Although we often hear the shocking stories of misconduct or discrimination, he urges us not to forget about everyday sexism. “The thing I didn’t appreciate until I spent a lot of time talking to female founders is . . . there are frequent minor incidents . . . many women told stories of investors only talking to their male founders in the room. And more generally, many just don’t feel like they belong in the startup culture,” he wrote.
Altman believes Y Combinator can play its part in reducing discrimination. “People who are not white males will start many of the best companies of the future, and we’d like to fund them. (White men will start many of the best companies, and we’d like to fund those too),” he wrote.
How else does Y Combinator help?
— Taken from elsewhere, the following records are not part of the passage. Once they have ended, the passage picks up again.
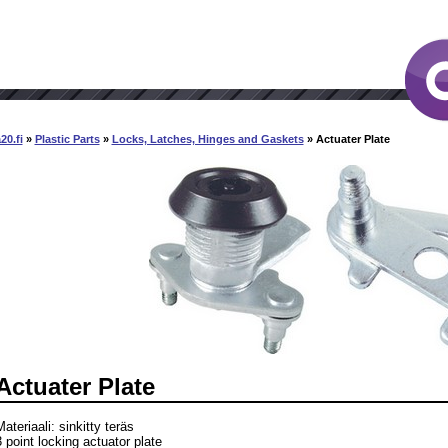
20.fi
»
Plastic Parts
»
Locks, Latches, Hinges and Gaskets
» Actuater Plate
Actuater Plate
ateriaali: sinkitty teräs
3 point locking actuator plate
They make it a practice to have women speak at their events and showcase successful women on their website. They ban threatening comments on Hacker News and encourage people to downvote comments that make anyone feel unwelcome.
And more broadly, Altman supports initiatives that help more people of all genders, races, and nationalities learn to code. Y Combinator would like to fund nonprofits that make STEM education more accessible, and they will also be publishing online resources to help entrepreneurs starting up.
As Gawker points out, Altman’s post about “Diversity and Tech” was almost entirely about sexism and barely mentioned racial discrimination. And we’re all curious what percentage of total YC startups have women on their founding team. So is this just a token gesture, or a real message to founders and investors? We may have to wait for the next round of stats to find out.